12:48 pm on Sep 27, 2004 (gmt 0)

WebmasterWorld Senior Member 10+ Year Member



Here's an article that offers advice on "Strategies for Long-Term CSS Hack Management [informit.com]".

Using CSS in a contemporary browser? You'll probably need to use a variety of CSS hacks to accomplish the best possible cross-browser compatibility. Molly Holzschlag helps you determine if you need hacks, how to manage them effectively if so, and which hacks you can employ to solve a range of common compatibility problems.

encyclo

1:15 pm on Sep 27, 2004 (gmt 0)

WebmasterWorld Senior Member 10+ Year Member



In terms of hack management, I'm very surprised at the recommendation of the "Mid Pass" filter for serving different styles to IE5. It's so much better to use a conditional comment in that situation rather than the horribly convoluted line-noise that the MP filter looks like.

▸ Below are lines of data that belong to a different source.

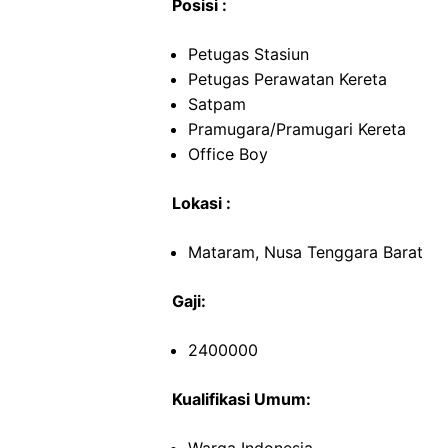
Posisi :
Petugas Stasiun
Petugas Perawatan Kereta
Satpam
Pramugara/Pramugari Kereta
Office Boy
Lokasi :
Mataram, Nusa Tenggara Barat
Gaji:
2400000
Kualifikasi Umum: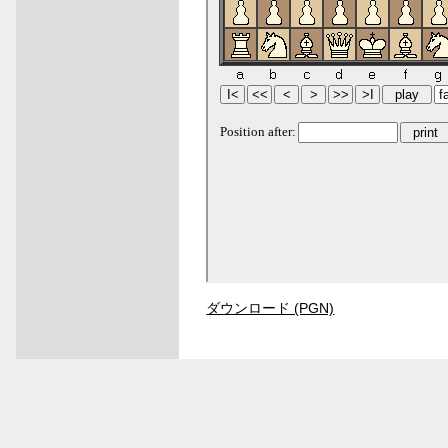
ダウンロード (PGN)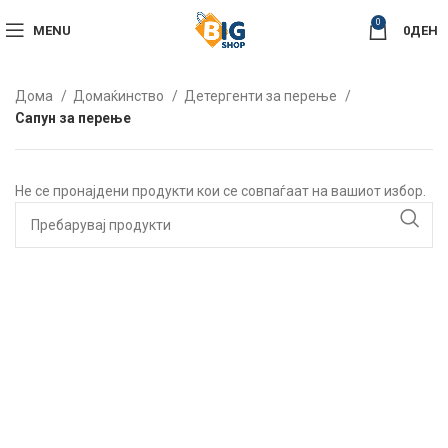
0
MENU
0
ДЕН
Дома
Домаќинство
Детергенти за перење
Сапун за перење
Не се пронајдени продукти кои се совпаѓаат на вашиот избор.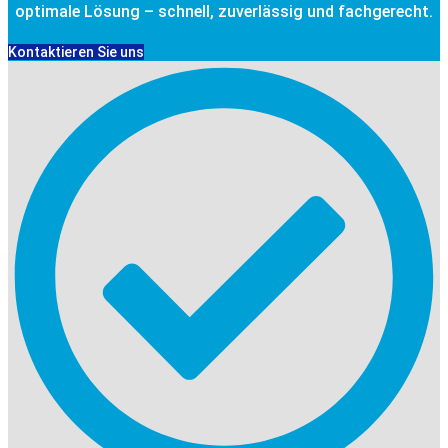
optimale Lösung – schnell, zuverlässig und fachgerecht.
Kontaktieren Sie uns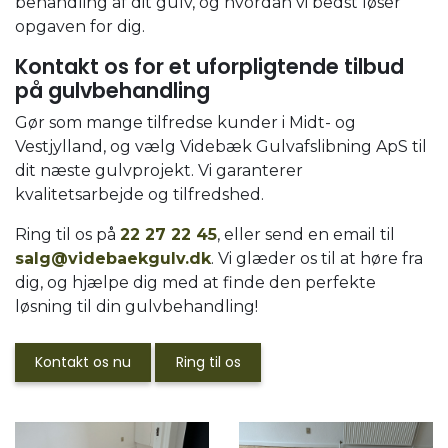
behandling af dit gulv, og hvordan vi bedst løser
opgaven for dig.​​
Kontakt os for et uforpligtende tilbud
på gulvbehandling
Gør som mange tilfredse kunder i Midt- og
Vestjylland, og vælg Videbæk Gulvafslibning ApS til
dit næste gulvprojekt. Vi garanterer
kvalitetsarbejde og tilfredshed.
Ring til os på
22 27 22 45
, eller send en email til
salg@videbaekgulv.dk
. Vi glæder os til at høre fra
dig, og hjælpe dig med at finde den perfekte
løsning til din gulvbehandling!
Kontakt os nu
Ring til os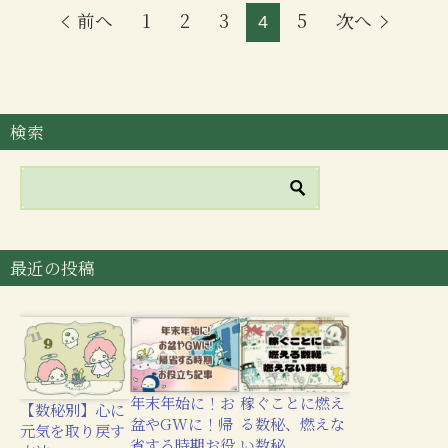
前へ
1
2
3
5
次へ
4
検索
最近の投稿
年末年始に！お
稼ぐことに燃え
【数秘別】心に
盆やGWに！帰
る数秘、燃えな
元気を取り戻す
省する時期お役
い数秘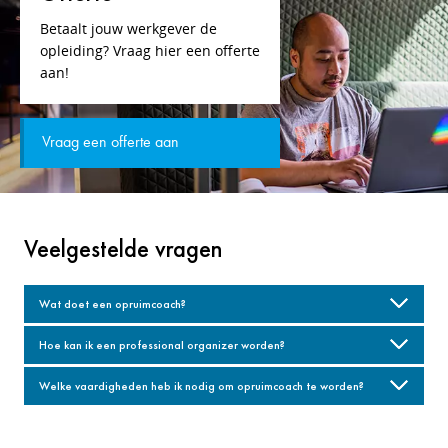
Betaalt jouw werkgever de
opleiding? Vraag hier een offerte
aan!
Vraag een offerte aan
Veelgestelde vragen
Wat doet een opruimcoach?
Hoe kan ik een professional organizer worden?
Welke vaardigheden heb ik nodig om opruimcoach te worden?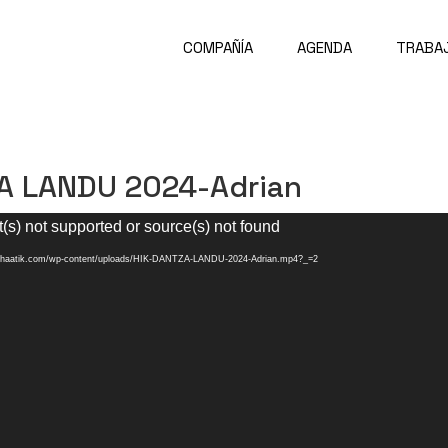
COMPAÑÍA
AGENDA
TRABA
A LANDU 2024-Adrian
(s) not supported or source(s) not found
w.haatik.com/wp-content/uploads/HIK-DANTZA-LANDU-2024-Adrian.mp4?_=2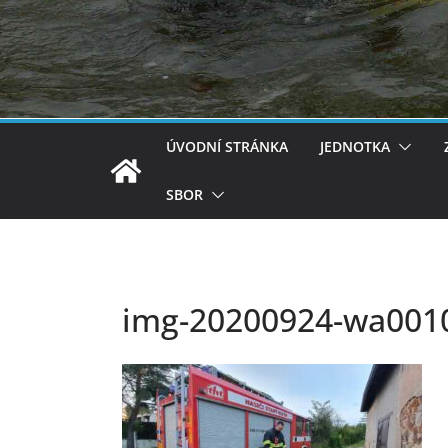
ÚVODNÍ STRÁNKA
JEDNOTKA
SBOR
img-20200924-wa001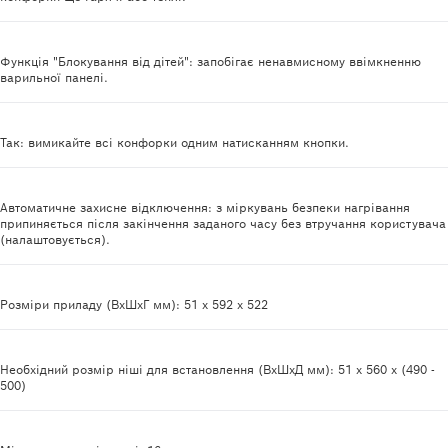
Функція "Блокування від дітей": запобігає ненавмисному ввімкненню
варильної панелі.
Так: вимикайте всі конфорки одним натисканням кнопки.
Автоматичне захисне відключення: з міркувань безпеки нагрівання
припиняється після закінчення заданого часу без втручання користувача
(налаштовується).
Розміри приладу (ВхШхГ мм): 51 x 592 x 522
Необхідний розмір ніші для встановлення (ВхШхД мм): 51 x 560 x (490 -
500)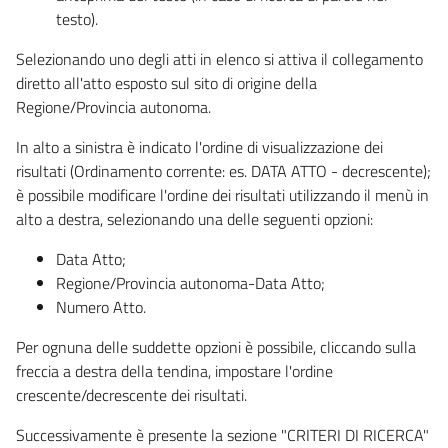
testo).
Selezionando uno degli atti in elenco si attiva il collegamento
diretto all'atto esposto sul sito di origine della
Regione/Provincia autonoma.
In alto a sinistra è indicato l'ordine di visualizzazione dei
risultati (Ordinamento corrente: es. DATA ATTO - decrescente);
è possibile modificare l'ordine dei risultati utilizzando il menù in
alto a destra, selezionando una delle seguenti opzioni:
Data Atto;
Regione/Provincia autonoma-Data Atto;
Numero Atto.
Per ognuna delle suddette opzioni è possibile, cliccando sulla
freccia a destra della tendina, impostare l'ordine
crescente/decrescente dei risultati.
Successivamente è presente la sezione "CRITERI DI RICERCA"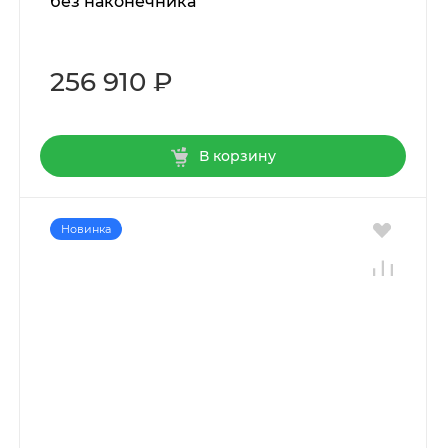
без наконечника
256 910 ₽
В корзину
Новинка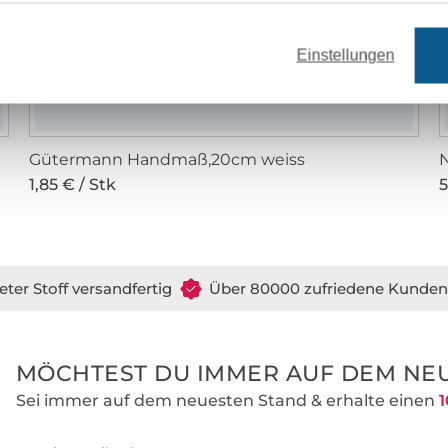
Einstellungen
Gütermann Handmaß,20cm weiss
N
1,85 € / Stk
5
eter Stoff versandfertig
Über 80000 zufriedene Kunden
MÖCHTEST DU IMMER AUF DEM NEU
Sei immer auf dem neuesten Stand & erhalte einen
1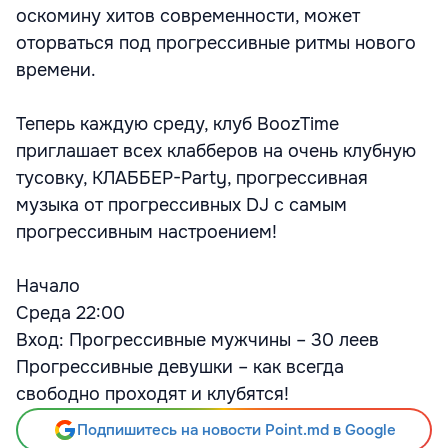
оскомину хитов современности, может
оторваться под прогрессивные ритмы нового
времени.
Теперь каждую среду, клуб BoozTime
приглашает всех клабберов на очень клубную
тусовку, КЛАББЕР-Party, прогрессивная
музыка от прогрессивных DJ с самым
прогрессивным настроением!
Начало
Среда 22:00
Вход: Прогрессивные мужчины – 30 леев
Прогрессивные девушки – как всегда
свободно проходят и клубятся!
Подпишитесь на новости Point.md в Google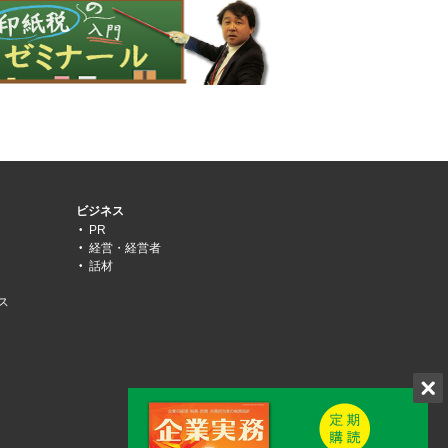
ビジネス
PR
経営・経営者
話材
ス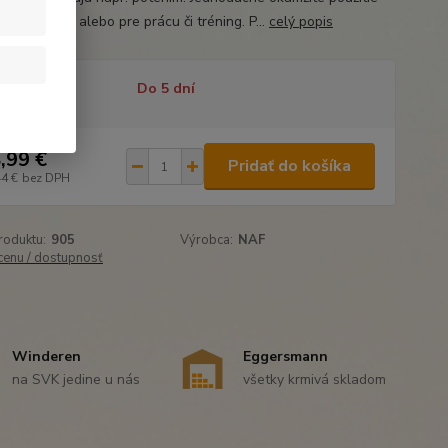
 na preteky alebo pre prácu či tréning. P...
celý popis
tupnosť
Do 5 dní
,99 €
Pridať do košíka
44 €
bez DPH
roduktu:
905
Výrobca:
NAF
 cenu / dostupnosť
Winderen
Eggersmann
na SVK jedine u nás
všetky krmivá skladom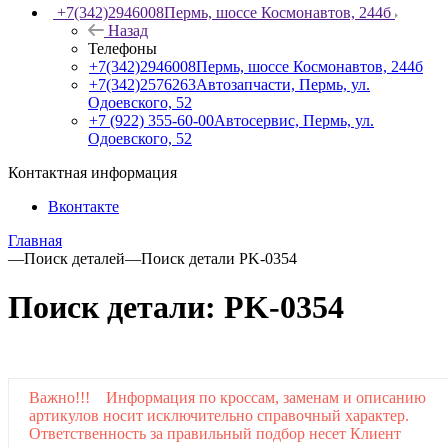
+7(342)2946008
Пермь, шоссе Космонавтов, 244б
Назад
Телефоны
+7(342)2946008
Пермь, шоссе Космонавтов, 244б
+7(342)2576263
Автозапчасти, Пермь, ул.
Одоевского, 52
+7 (922) 355-60-00
Автосервис, Пермь, ул.
Одоевского, 52
Контактная информация
Вконтакте
Главная
—
Поиск деталей
—
Поиск детали PK-0354
Поиск детали: PK-0354
Важно!!! Информация по кроссам, заменам и описанию
артикулов носит исключительно справочный характер.
Ответственность за правильный подбор несет Клиент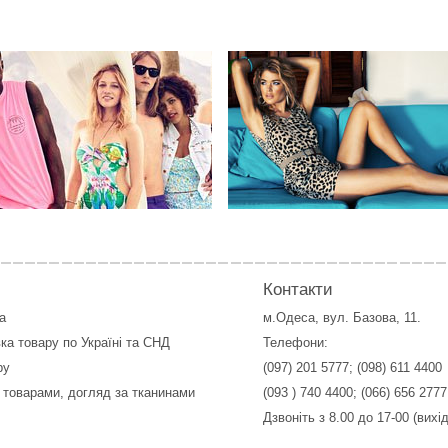
Контакти
а
м.Одеса, вул. Базова, 11.
ка товару по Україні та СНД
Телефони:
ру
(097) 201 5777
;
(098) 611 4400
 товарами, догляд за тканинами
(093 ) 740 4400
;
(066) 656 2777
Дзвоніть з 8.00 до 17-00 (вихі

Unfortunately, that diminishes what is a useful primer on how to keep your CSS clean whilst coping with older browsers.

SuzyUK

9:59 am on Sep 28, 2004 (gmt 0)

WebmasterWorld Senior Member 10+ Year Member



I was reading a lot of Molly's stuff lately and I too was surprised at the recommendation of these filters, they just look plain scary! :o

It's like the Tantek 'voice-family' hack though it's a cut pasteable solution without knowing why you have to use it and it has Tantek's name attached to it so it has the "notoriety" and has already appeared in some books. I think it'll land up like now with the voice-family hack, it was required but again there are not only simpler Box Model hacks, but an cleaner way would be to use the conditionals. No matter what happens in the future these conditionals will only target the IE version you specify and in themselves can be removed (or renamed if newer versions have more joys in store!).

But then if you use an include for controlling the <head> element of documents, I do, you still only have to change a line once for site-wide maintenance, and I suppose if you prefer it all in the CSS file then the hacks would be fine, just know why you're using them!